В качестве искусствоведа и критика я не хотела бы чувствовать себя ни толмачом, ни присяжным советчиком, ни приводным ремнем какого-то механизма, ни даже генератором. Я предпочла бы быть не генератором, а литератором, просто автором «деловой прозы», если угодно – очеркистом. Большинство очеркистов специализируются на определенном материале. Одни пишут о проблеме колхозной деревни, другие – об охране природы и так далее. Возможных аспектов рассмотрения материала не шесть и не восемь, а неисчислимое множество; в каждом отдельном случае выбор аспекта определяется авторской «сверхзадачей», которую он сам перед собой ставит. Причем она может вытекать из характера материала, а может и быть по отношению к нему первичной. Я не вполне согласна с утверждением Б.М. Бернштейна, что для критики «произведение искусства остается альфой и омегой, началом и в некотором смысле целью всех ее операций». По-моему, не возбраняются ситуации, когда произведение искусства является для критики альфой, а омегой что-то другое. Ведь критик, кроме того, что он критик, еще и человек, гражданин, член общества, к тому же работник, чьим орудием является слово. У него накапливается запас наблюдений и размышлений о мире, в котором он живет, – мире, не исчерпываемом выставочными залами. Разве он не вправе высказать эти наблюдения и размышления, пользуясь искусством, как материалом, наиболее ему близким? Поясню, что я имею в виду: предположим, автора занимает проблема личности в историко-философском плане. Он может поставить ее на материале, скажем, портретной живописи; в этом случае подход будет иной, чем если бы автор хотел описать творческую личность и эволюцию самих портретистов. Здесь он волен от нее отвлечься и трактовать о композиции, цвете и прочем лишь постольку, поскольку это нужно для его главной цели.

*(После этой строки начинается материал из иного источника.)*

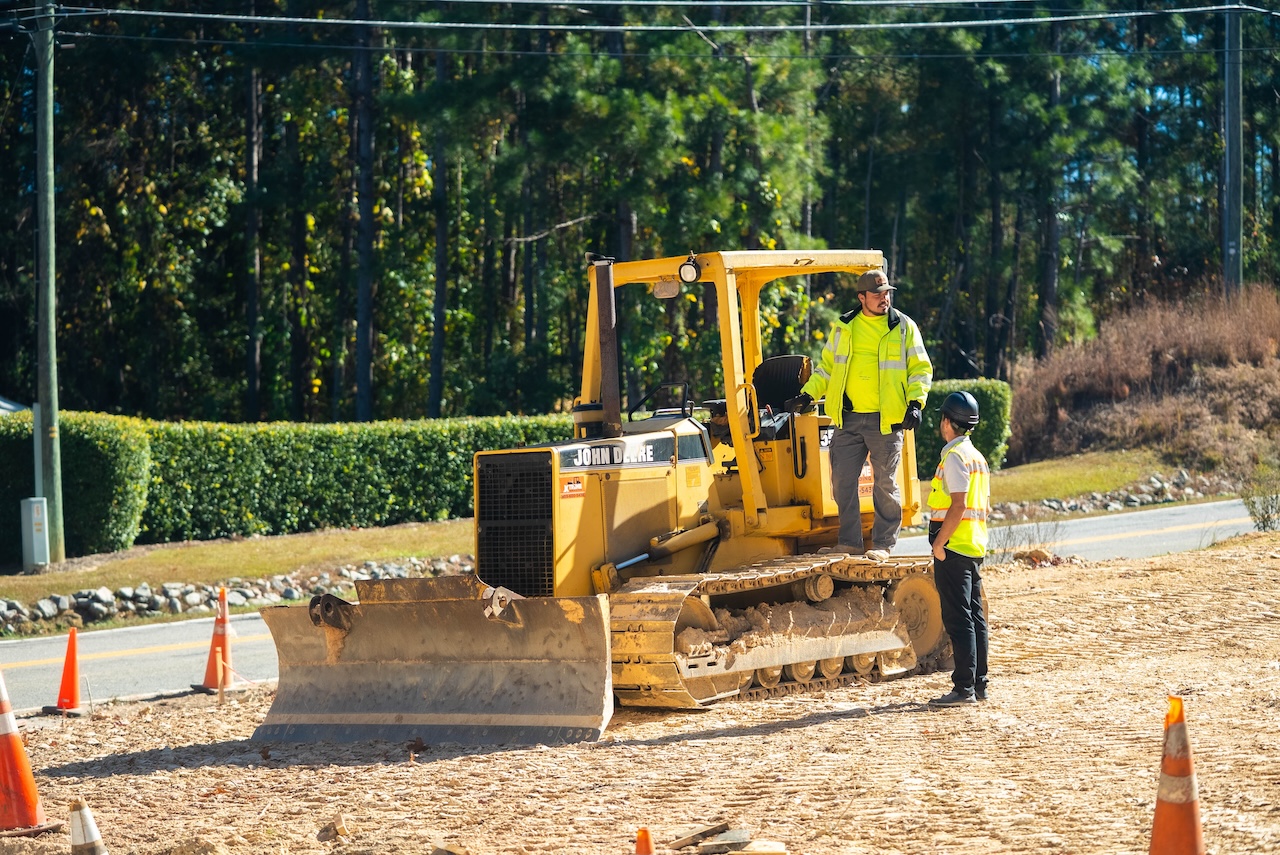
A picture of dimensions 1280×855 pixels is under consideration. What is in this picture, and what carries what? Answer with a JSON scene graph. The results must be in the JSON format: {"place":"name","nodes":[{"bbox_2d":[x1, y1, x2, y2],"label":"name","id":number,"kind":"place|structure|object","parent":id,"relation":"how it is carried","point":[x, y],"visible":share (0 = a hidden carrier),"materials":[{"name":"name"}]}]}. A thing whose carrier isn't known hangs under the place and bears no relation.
{"place":"outdoors","nodes":[
{"label":"outdoors","id":0,"kind":"place"},
{"bbox_2d":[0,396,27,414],"label":"roof","id":1,"kind":"structure","parent":0,"point":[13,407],"materials":[{"name":"metal"}]},
{"bbox_2d":[1,449,1206,623],"label":"lawn","id":2,"kind":"structure","parent":0,"point":[68,574],"materials":[{"name":"green plant"}]},
{"bbox_2d":[21,497,48,569],"label":"utility box","id":3,"kind":"object","parent":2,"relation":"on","point":[33,529],"visible":0.94,"materials":[{"name":"metal"}]},
{"bbox_2d":[32,0,64,563],"label":"utility pole","id":4,"kind":"object","parent":2,"relation":"on","point":[53,290],"visible":0.99,"materials":[{"name":"wood"}]},
{"bbox_2d":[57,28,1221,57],"label":"power line","id":5,"kind":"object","parent":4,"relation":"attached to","point":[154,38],"visible":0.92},
{"bbox_2d":[4,0,1278,39],"label":"power line","id":6,"kind":"object","parent":4,"relation":"attached to","point":[867,26],"visible":0.98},
{"bbox_2d":[0,408,149,562],"label":"hedge","id":7,"kind":"object","parent":2,"relation":"on","point":[93,462],"visible":0.8,"materials":[{"name":"green plant"}]},
{"bbox_2d":[134,414,569,543],"label":"hedge","id":8,"kind":"object","parent":2,"relation":"on","point":[266,469],"visible":0.65,"materials":[{"name":"green plant"}]},
{"bbox_2d":[914,380,1011,474],"label":"hedge","id":9,"kind":"object","parent":2,"relation":"on","point":[988,407],"visible":0.31,"materials":[{"name":"green plant"}]},
{"bbox_2d":[987,469,1242,519],"label":"rock border","id":10,"kind":"object","parent":2,"relation":"on","point":[1143,497],"visible":0.49,"materials":[{"name":"grey stone"}]},
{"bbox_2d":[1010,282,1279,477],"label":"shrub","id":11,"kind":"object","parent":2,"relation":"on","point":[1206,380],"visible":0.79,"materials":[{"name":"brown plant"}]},
{"bbox_2d":[0,497,1275,709],"label":"road","id":12,"kind":"structure","parent":0,"point":[51,644],"materials":[{"name":"grey asphalt"}]},
{"bbox_2d":[0,535,1279,854],"label":"sandy ground","id":13,"kind":"structure","parent":0,"point":[805,731],"materials":[{"name":"brown"}]},
{"bbox_2d":[0,669,55,834],"label":"traffic cone","id":14,"kind":"object","parent":13,"relation":"on","point":[8,786],"visible":0.99,"materials":[{"name":"orange plastic"}]},
{"bbox_2d":[43,626,84,715],"label":"traffic cone","id":15,"kind":"object","parent":13,"relation":"on","point":[71,671],"visible":0.99,"materials":[{"name":"orange plastic"}]},
{"bbox_2d":[68,800,108,854],"label":"traffic cone","id":16,"kind":"object","parent":13,"relation":"on","point":[83,833],"visible":1,"materials":[{"name":"white plastic"}]},
{"bbox_2d":[194,587,234,693],"label":"traffic cone","id":17,"kind":"object","parent":13,"relation":"on","point":[221,639],"visible":0.95,"materials":[{"name":"orange plastic"}]},
{"bbox_2d":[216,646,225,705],"label":"wooden stake","id":18,"kind":"object","parent":13,"relation":"in","point":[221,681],"visible":0.98,"materials":[{"name":"brown wood"}]},
{"bbox_2d":[318,814,349,840],"label":"rock","id":19,"kind":"object","parent":13,"relation":"on","point":[334,828],"visible":0.98,"materials":[{"name":"brown stone"}]},
{"bbox_2d":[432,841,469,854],"label":"rock","id":20,"kind":"object","parent":13,"relation":"on","point":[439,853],"visible":0.99,"materials":[{"name":"brown"}]},
{"bbox_2d":[252,247,947,742],"label":"bulldozer","id":21,"kind":"object","parent":13,"relation":"on","point":[662,519],"visible":0.85,"materials":[{"name":"yellow metal"}]},
{"bbox_2d":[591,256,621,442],"label":"exhaust pipe","id":22,"kind":"object","parent":21,"relation":"attached to","point":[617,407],"visible":0.83,"materials":[{"name":"black metal"}]},
{"bbox_2d":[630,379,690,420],"label":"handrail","id":23,"kind":"object","parent":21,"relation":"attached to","point":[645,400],"visible":0.52,"materials":[{"name":"black metal"}]},
{"bbox_2d":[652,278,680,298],"label":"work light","id":24,"kind":"object","parent":21,"relation":"attached to","point":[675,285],"visible":0.74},
{"bbox_2d":[678,254,701,283],"label":"work light","id":25,"kind":"object","parent":21,"relation":"attached to","point":[687,270],"visible":0.95,"materials":[{"name":"black"}]},
{"bbox_2d":[750,353,812,438],"label":"seat","id":26,"kind":"object","parent":21,"relation":"in","point":[765,365],"visible":0.48,"materials":[{"name":"black"}]},
{"bbox_2d":[792,268,925,561],"label":"man","id":27,"kind":"object","parent":21,"relation":"on","point":[898,387],"visible":0.94},
{"bbox_2d":[634,826,654,854],"label":"traffic cone","id":28,"kind":"object","parent":13,"relation":"on","point":[640,848],"visible":1,"materials":[{"name":"orange plastic"}]},
{"bbox_2d":[663,820,736,849],"label":"wood scrap","id":29,"kind":"object","parent":13,"relation":"on","point":[700,833],"visible":0.95,"materials":[{"name":"brown wood"}]},
{"bbox_2d":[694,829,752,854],"label":"wood scrap","id":30,"kind":"object","parent":13,"relation":"on","point":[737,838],"visible":0.97,"materials":[{"name":"grey wood"}]},
{"bbox_2d":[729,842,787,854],"label":"wood scrap","id":31,"kind":"object","parent":13,"relation":"on","point":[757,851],"visible":0.98,"materials":[{"name":"brown wood"}]},
{"bbox_2d":[926,391,990,704],"label":"man","id":32,"kind":"object","parent":13,"relation":"on","point":[943,534],"visible":0.96},
{"bbox_2d":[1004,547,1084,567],"label":"dirt pile","id":33,"kind":"object","parent":13,"relation":"on","point":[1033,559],"visible":0.67,"materials":[{"name":"brown soil"}]},
{"bbox_2d":[1148,695,1205,854],"label":"traffic cone","id":34,"kind":"object","parent":13,"relation":"on","point":[1156,833],"visible":1,"materials":[{"name":"orange plastic"}]},
{"label":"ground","id":35,"kind":"structure","parent":0},
{"bbox_2d":[0,554,473,633],"label":"stone border","id":36,"kind":"object","parent":35,"relation":"on","point":[56,599],"visible":0.52,"materials":[{"name":"grey stone"}]},
{"bbox_2d":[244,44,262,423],"label":"tree","id":37,"kind":"object","parent":35,"relation":"on","point":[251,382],"visible":0.68,"materials":[{"name":"brown wood"}]},
{"bbox_2d":[350,0,375,423],"label":"tree trunk","id":38,"kind":"object","parent":35,"relation":"on","point":[364,223],"visible":0.85,"materials":[{"name":"brown wood"}]},
{"bbox_2d":[428,42,449,418],"label":"tree","id":39,"kind":"object","parent":35,"relation":"on","point":[437,327],"visible":0.72,"materials":[{"name":"brown"}]},
{"bbox_2d":[1,0,1275,431],"label":"forest","id":40,"kind":"object","parent":35,"relation":"on","point":[164,203],"visible":0.7,"materials":[{"name":"green wood"}]},
{"bbox_2d":[1222,0,1243,297],"label":"utility pole","id":41,"kind":"object","parent":35,"relation":"on","point":[1236,205],"visible":0.72,"materials":[{"name":"wood"}]},
{"bbox_2d":[1239,464,1279,532],"label":"shrub","id":42,"kind":"object","parent":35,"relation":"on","point":[1263,524],"visible":0.96,"materials":[{"name":"green plant"}]}
]}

В конце концов, искусство может существовать и без посредничества критиков-профессионалов (и долгое время так и было); созерцать искусство и получать от него удовлетворение тоже можно без помощи критиков. Но книга, содержащая некие идеи, способные к плодоношению, всегда будет что-то значить сама по себе. Белинский интересен не только и, может быть, не столько тем, как он характеризовал Пушкина, Гоголя, Достоевского, – он ценен как Белинский. Сам по себе он был крупным историческим явлением, ферментом общественной мысли. То, что говорил о Пушкине Писарев, уже не имеет для нас никакого значения, но кто решится утверждать, что не имеет значения сам Писарев? Стасов, столько путавший и упрощавший в своих критических оценках, – неужели его значение сводится к тому, что он «поддерживал» передвижников? Передвижники, пожалуй, обошлись бы и без его поддержки. Тем не менее писания Стасова глубоко искренние и самобытные, необычайно колоритные по языку, – драгоценные свидетельства времени: многое можно понять и почувствовать в русской действительности XIX века, читая Стасова.

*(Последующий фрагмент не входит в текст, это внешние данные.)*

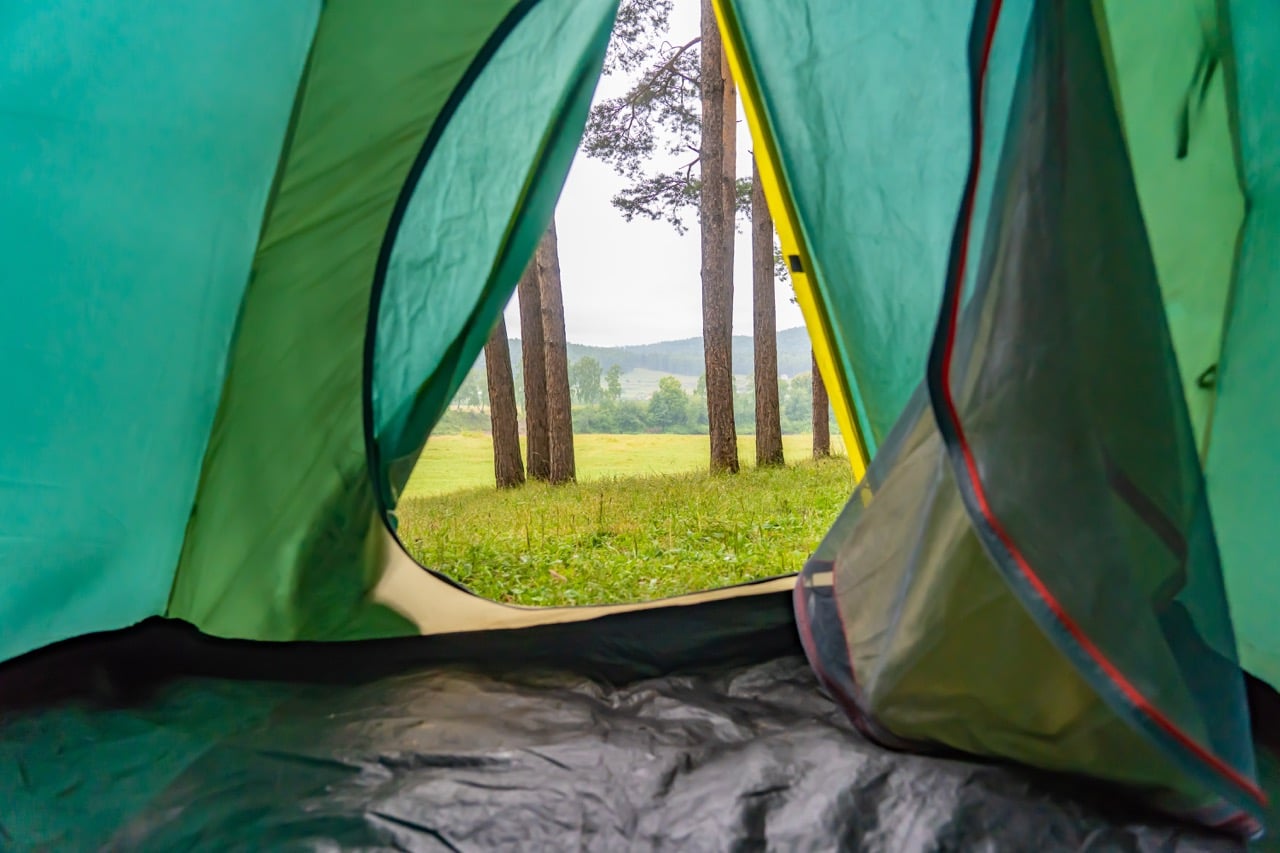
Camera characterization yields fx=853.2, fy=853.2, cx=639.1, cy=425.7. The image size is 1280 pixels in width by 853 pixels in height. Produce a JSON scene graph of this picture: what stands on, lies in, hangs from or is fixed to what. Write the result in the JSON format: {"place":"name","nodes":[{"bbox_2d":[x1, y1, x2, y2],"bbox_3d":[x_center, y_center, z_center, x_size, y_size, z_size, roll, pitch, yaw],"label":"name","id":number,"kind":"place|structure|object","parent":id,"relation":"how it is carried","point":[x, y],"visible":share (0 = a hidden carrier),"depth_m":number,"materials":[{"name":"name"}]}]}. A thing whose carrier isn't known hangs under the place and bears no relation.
{"place":"outdoors","nodes":[
{"label":"outdoors","id":0,"kind":"place"},
{"bbox_2d":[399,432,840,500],"label":"meadow","id":1,"kind":"structure","parent":0,"point":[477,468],"materials":[{"name":"green plant"}]},
{"bbox_2d":[386,442,856,608],"label":"grass","id":2,"kind":"structure","parent":0,"point":[695,535],"materials":[{"name":"green plant"}]},
{"bbox_2d":[484,308,524,490],"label":"tree trunk","id":3,"kind":"object","parent":2,"relation":"on","point":[499,419],"visible":0.32,"materials":[{"name":"brown wood"}]},
{"bbox_2d":[516,242,550,486],"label":"tree trunk","id":4,"kind":"object","parent":2,"relation":"on","point":[524,366],"visible":0.43,"materials":[{"name":"brown wood"}]},
{"bbox_2d":[536,220,577,486],"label":"tree trunk","id":5,"kind":"object","parent":2,"relation":"on","point":[559,438],"visible":0.56,"materials":[{"name":"brown wood"}]},
{"bbox_2d":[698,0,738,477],"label":"pine tree","id":6,"kind":"object","parent":2,"relation":"on","point":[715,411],"visible":0.95,"depth_m":10.89,"materials":[{"name":"brown wood"}]},
{"bbox_2d":[749,125,784,471],"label":"tree trunk","id":7,"kind":"object","parent":2,"relation":"on","point":[772,433],"visible":0.56,"materials":[{"name":"brown wood"}]},
{"bbox_2d":[810,346,831,458],"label":"tree trunk","id":8,"kind":"object","parent":2,"relation":"on","point":[825,441],"visible":0.22,"materials":[{"name":"brown wood"}]},
{"bbox_2d":[482,326,811,396],"label":"hill","id":9,"kind":"structure","parent":0,"point":[662,346],"materials":[{"name":"green plant"}]},
{"bbox_2d":[571,356,602,406],"label":"tree","id":10,"kind":"object","parent":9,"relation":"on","point":[587,364],"visible":0.83,"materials":[{"name":"green plant"}]},
{"bbox_2d":[605,365,622,401],"label":"tree","id":11,"kind":"object","parent":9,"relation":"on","point":[612,389],"visible":0.8,"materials":[{"name":"green plant"}]},
{"bbox_2d":[512,0,801,353],"label":"sky","id":12,"kind":"structure","parent":0,"point":[682,212],"materials":[{"name":"white"}]},
{"label":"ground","id":13,"kind":"structure","parent":0},
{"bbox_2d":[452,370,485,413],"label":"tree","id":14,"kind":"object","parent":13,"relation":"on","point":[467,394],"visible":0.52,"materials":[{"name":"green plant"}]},
{"bbox_2d":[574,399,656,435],"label":"shrub","id":15,"kind":"object","parent":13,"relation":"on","point":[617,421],"visible":0.56,"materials":[{"name":"green plant"}]},
{"bbox_2d":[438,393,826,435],"label":"trees","id":16,"kind":"object","parent":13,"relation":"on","point":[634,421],"visible":0.36,"materials":[{"name":"green plant"}]},
{"bbox_2d":[0,0,1278,835],"bbox_3d":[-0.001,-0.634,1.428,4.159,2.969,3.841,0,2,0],"label":"tent","id":17,"kind":"object","parent":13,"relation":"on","point":[201,409],"visible":0.94,"depth_m":1.57,"materials":[{"name":"fabric"}]},
{"bbox_2d":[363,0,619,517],"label":"flap","id":18,"kind":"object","parent":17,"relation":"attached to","point":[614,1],"visible":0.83,"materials":[{"name":"teal fabric"}]},
{"bbox_2d":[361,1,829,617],"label":"tent doorway","id":19,"kind":"object","parent":17,"relation":"in","point":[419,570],"visible":0.44,"depth_m":1.96,"materials":[{"name":"green fabric"}]},
{"bbox_2d":[0,607,1276,852],"bbox_3d":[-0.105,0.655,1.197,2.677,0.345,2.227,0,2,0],"label":"tarp","id":20,"kind":"object","parent":17,"relation":"in","point":[790,685],"visible":0.83,"depth_m":1.40,"materials":[{"name":"black plastic"}]},
{"bbox_2d":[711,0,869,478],"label":"yellow trim","id":21,"kind":"object","parent":17,"relation":"attached to","point":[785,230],"visible":0.72,"depth_m":2.16,"materials":[{"name":"yellow fabric"}]},
{"bbox_2d":[794,0,1270,837],"bbox_3d":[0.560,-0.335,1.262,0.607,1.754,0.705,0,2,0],"label":"flap","id":22,"kind":"object","parent":17,"relation":"attached to","point":[963,488],"visible":0.96,"depth_m":1.15,"materials":[{"name":"fabric"}]},
{"bbox_2d":[646,375,690,430],"label":"tree","id":23,"kind":"object","parent":13,"relation":"on","point":[677,391],"visible":0.96,"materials":[{"name":"green plant"}]},
{"bbox_2d":[782,372,812,430],"label":"tree","id":24,"kind":"object","parent":13,"relation":"on","point":[800,409],"visible":0.54,"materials":[{"name":"green plant"}]}
]}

Пусть мы не Белинские и даже не Стасовы, все равно у каждого есть (должно быть, раз мы беремся за перо!) свое слово, достойное быть высказанным. По Твардовскому: «Сказать то слово никому другому я никогда бы ни за что не мог передоверить – даже Льву Толстому». Наше личное слово, хотя бы и не громкое, – наше достоинство. Если же все мы примем какую-то единообразную, для всех общую методологию, или «гамму методов», если мы твердо усвоим, на какой именно «ступени оси» нам надлежит находиться и какой «последовательности операций» придерживаться, тогда все взаимозаменяемо, и любой культурный Икс может передоверить свое слово столь же культурному Игреку.